Amy Adams as Beverly gives a tour de force performance, her performance is so good that we can see the flicker of pain in her eyes any time that she’s hurt or disappointed and we can see what’s coming to her. Adams takes an essentially unlikable character and gives her some color. It’s a tough role and Adams is brilliant, managing to never go over the top. Beverly is someone who is willing to hurt someone else in a tragically misguided effort to lessen the gravity of her own pain. She’s actually her own worst enemy, she gets fired from her job as a nurse, becomes involved in a series of questionable relationships and alienates young J.D. to the point where he has to go live with Bev’s mother, his Mamaw.
Mamaw is played by an almost unrecognizable Glenn Close in a masterful, screen-commanding and pitch perfect performance. Although she looks incredibly and eerily similar to the real Mamaw, which you’ll see real home video footage of at the end of the movie. Mamaw’s a tough old bird, her favorite movie is “Terminator 2”, which she loves to quote and she’ll casually flip you a double bird and invite you to “perch and swivel”. But the thing about Mamaw is that while she is hard on J.D., she’s determined to help him break the generational cycle of abuse and disappointment in the family. She’s tough but unlike his mother, Mamaw only wants what’s best for J.D. and to really make something of himself, before his mother drags him down with her.

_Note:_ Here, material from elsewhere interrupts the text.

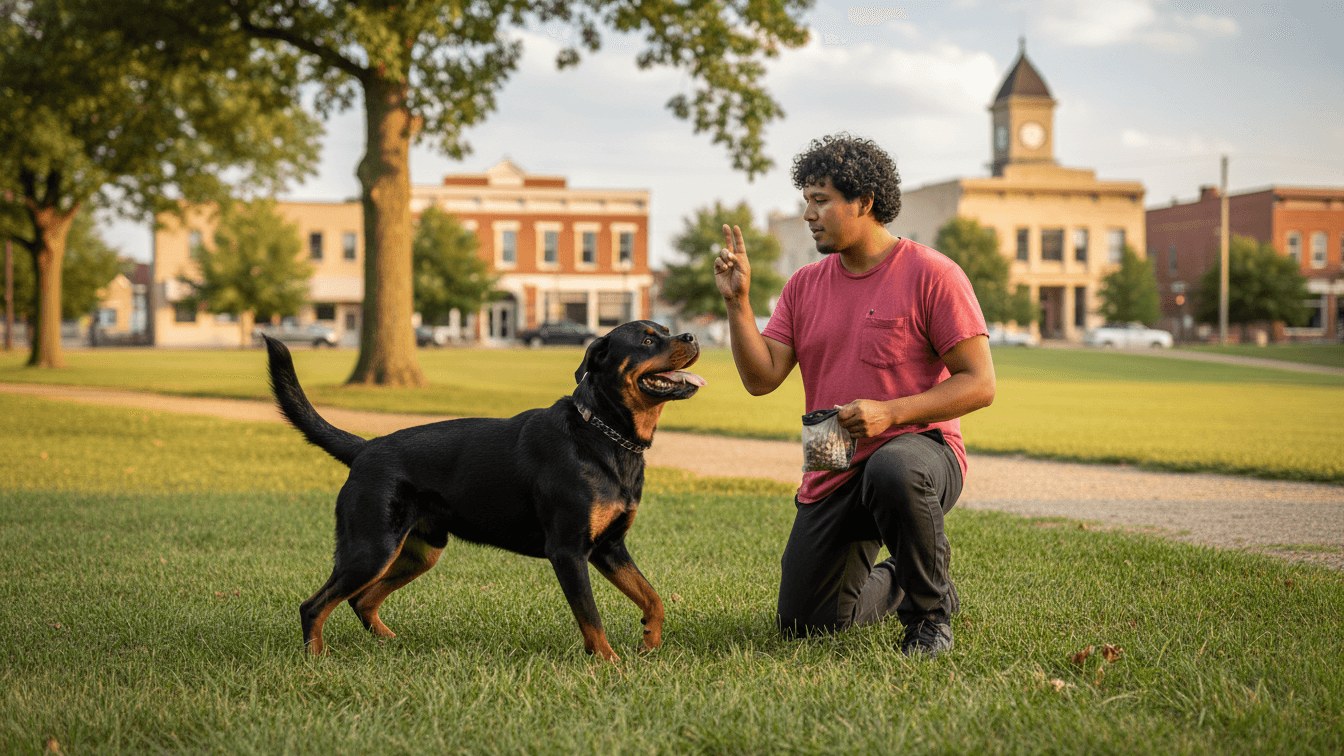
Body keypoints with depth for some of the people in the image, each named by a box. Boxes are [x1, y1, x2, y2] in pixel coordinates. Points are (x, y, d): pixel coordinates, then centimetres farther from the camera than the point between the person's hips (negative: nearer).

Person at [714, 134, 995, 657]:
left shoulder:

Close is just magnificent here, physically and emotionally ripping into Mamaw and delivering another unforgettable character in a career that has been full of them. Both Glenn Close and Amy Adams carry this film, but we also get outstanding work from actor Owen Asztalos, portraying the young J.D. in his youth and Gabriel Bass as J.D. in his college and adult years. Veteran character actor Bo Hopkins is Mamaw’s husband Papaw, Haley Bennett as J.D.’s older sister Lindsay and “Slumdog Millionaire” actress Freida Pinto as J.D.’s supportive girlfriend Usha.

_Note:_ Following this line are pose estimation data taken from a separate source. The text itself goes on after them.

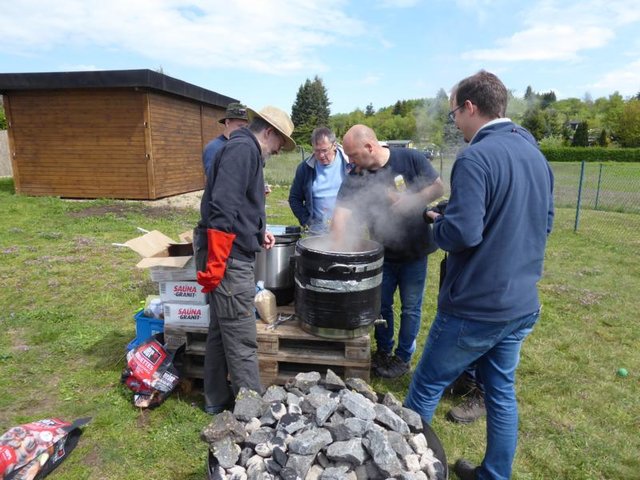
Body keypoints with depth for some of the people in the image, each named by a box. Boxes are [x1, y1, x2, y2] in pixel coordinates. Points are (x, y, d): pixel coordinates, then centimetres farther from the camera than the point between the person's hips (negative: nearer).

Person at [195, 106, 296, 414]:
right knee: (242, 342, 1)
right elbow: (223, 207, -24)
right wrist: (215, 262, -27)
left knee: (220, 333, 18)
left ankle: (217, 400, 33)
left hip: (229, 258, 11)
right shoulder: (243, 149, -13)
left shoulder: (244, 151, 19)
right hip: (230, 260, -11)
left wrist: (258, 233, 17)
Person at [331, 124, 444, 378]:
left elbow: (438, 187, -7)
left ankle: (403, 357, 27)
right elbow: (340, 216, -16)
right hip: (382, 253, 2)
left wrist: (410, 202, -22)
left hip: (414, 251, -2)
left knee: (411, 308, 8)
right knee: (381, 305, 14)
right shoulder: (354, 179, -10)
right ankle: (384, 351, 36)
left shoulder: (411, 158, -14)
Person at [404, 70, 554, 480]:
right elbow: (545, 223, 17)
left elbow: (462, 233, -27)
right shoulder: (536, 154, 8)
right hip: (522, 304, 8)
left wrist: (437, 223, -6)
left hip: (476, 306, -8)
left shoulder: (476, 157, -19)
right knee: (502, 392, 20)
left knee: (426, 387, 11)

If Ron Howard isn’t directing one of his big budget studio thrillers or adventure flicks (“DaVinci Code”, “In The Heart Of The Sea”, “Apollo 13”, etc.), then he isn’t one for flashy tricks and gimmicks. “Hillbilly Elegy” is neither of those, nor is it one of his best films. But on an acting level this is certainly one of the best displays of acting his films have achieved. And Ron Howard once again displays his usual deft touch for human drama and beautifully constructs an unforgiving, heart-tugging true story of real people. So in a sense, if you look at it that way then it is one of Ron Howard’s best films, because no one does true stories about real people quite like him.